Background: Biologic factors are known to contribute to asthma severity. It is unknown whether these factors differentially contribute to asthma severity in black compared with white subjects.
Objective: We sought to assess the extent to which racial disparities between black and white subjects with severe asthma are attributable to physiologic, immunoinflammatory, and sociodemographic variables.
Methods: Black and white asthmatic adults enrolled in a cross-sectional study focused on severe asthma were evaluated. Severe asthma was identified by using the American Thoracic Society definition. After initial univariable analyses, unconditional logistic regression models were used to estimate the probability of having severe asthma for black and white subjects.
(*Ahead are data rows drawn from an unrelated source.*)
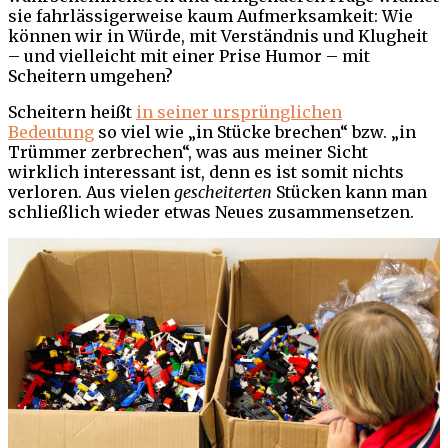
sie fahrlässigerweise kaum Aufmerksamkeit: Wie
können wir in Würde, mit Verständnis und Klugheit
– und vielleicht mit einer Prise Humor – mit
Scheitern umgehen?
Scheitern heißt
in seiner ursprünglichen
Bedeutung
so viel wie „in Stücke brechen“ bzw. „in
Trümmer zerbrechen“, was aus meiner Sicht
wirklich interessant ist, denn es ist somit nichts
verloren. Aus vielen
gescheiterten
Stücken kann man
schließlich wieder etwas Neues zusammensetzen.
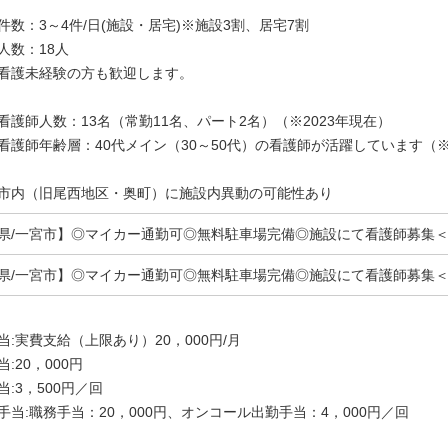
件数：3～4件/日(施設・居宅)※施設3割、居宅7割
人数：18人
看護未経験の方も歓迎します。
看護師人数：13名（常勤11名、パート2名）（※2023年現在）
看護師年齢層：40代メイン（30～50代）の看護師が活躍しています（※
市内（旧尾西地区・奥町）に施設内異動の可能性あり
県/一宮市】◎マイカー通勤可◎無料駐車場完備◎施設にて看護師募集
県/一宮市】◎マイカー通勤可◎無料駐車場完備◎施設にて看護師募集
当:実費支給（上限あり）20，000円/月
:20，000円
当:3，500円／回
手当:職務手当：20，000円、オンコール出勤手当：4，000円／回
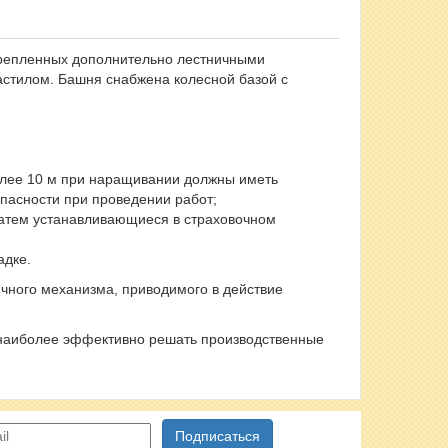
укрепленных дополнительно лестничными
астилом. Башня снабжена колесной базой с
олее 10 м при наращивании должны иметь
опасности при проведении работ;
затем устанавливающиеся в страховочном
адке.
чного механизма, приводимого в действие
 наиболее эффективно решать производственные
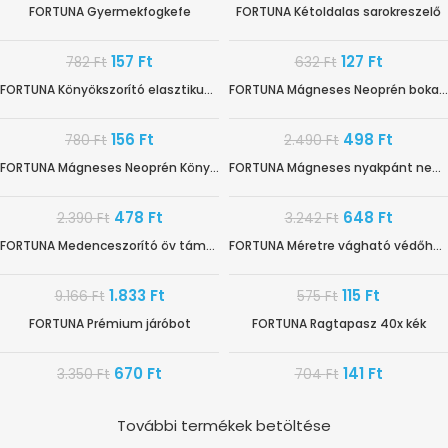
FORTUNA Gyermekfogkefe
FORTUNA Kétoldalas sarokreszelő
-80%
-80%
157
Ft
127
Ft
782
Ft
632
Ft
FORTUNA Könyökszorító elasztikus XLFT900
FORTUNA Mágneses Neoprén bokarögzítő UNI
-80%
-80%
156
Ft
498
Ft
780
Ft
2.490
Ft
FORTUNA Mágneses Neoprén Könyökrögzítő UNI
FORTUNA Mágneses nyakpánt neoprén szürke (uni)
-80%
-80%
478
Ft
648
Ft
2.390
Ft
3.242
Ft
FORTUNA Medenceszorító öv támasztékkal
FORTUNA Méretre vágható védőhab lábra
-80%
-80%
1.833
Ft
115
Ft
9.166
Ft
575
Ft
FORTUNA Prémium járóbot
FORTUNA Ragtapasz 40x kék
-80%
-80%
670
Ft
141
Ft
3.350
Ft
704
Ft
További termékek betöltése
Results: Differences in severe asthma in black compared with white subjects were observed. In univariable analysis IgE level was not associated with severe asthma in black or white subjects, whereas in multivariable analysis IgE level was significantly associated with severe asthma for black subjects (P = .014) but not for white subjects. The odds of having severe asthma more than doubled for black subjects with 2 or more family members with asthma (P = .026), whereas the odds of severe asthma for white participants with a strong family history of asthma decreased by almost half (P = .05). Atopy was negatively associated with severe asthma in both races in univariable analysis but remained significant only in black subjects, whereas comorbidities were associated with severe asthma in white subjects.
Conclusion: Biologic factors were distinctly associated with severe asthma only in black subjects. Studies that incorporate comprehensive evaluation of biologic factors associated with asthma might lead to the development of therapies that target biologic abnormalities in black subjects.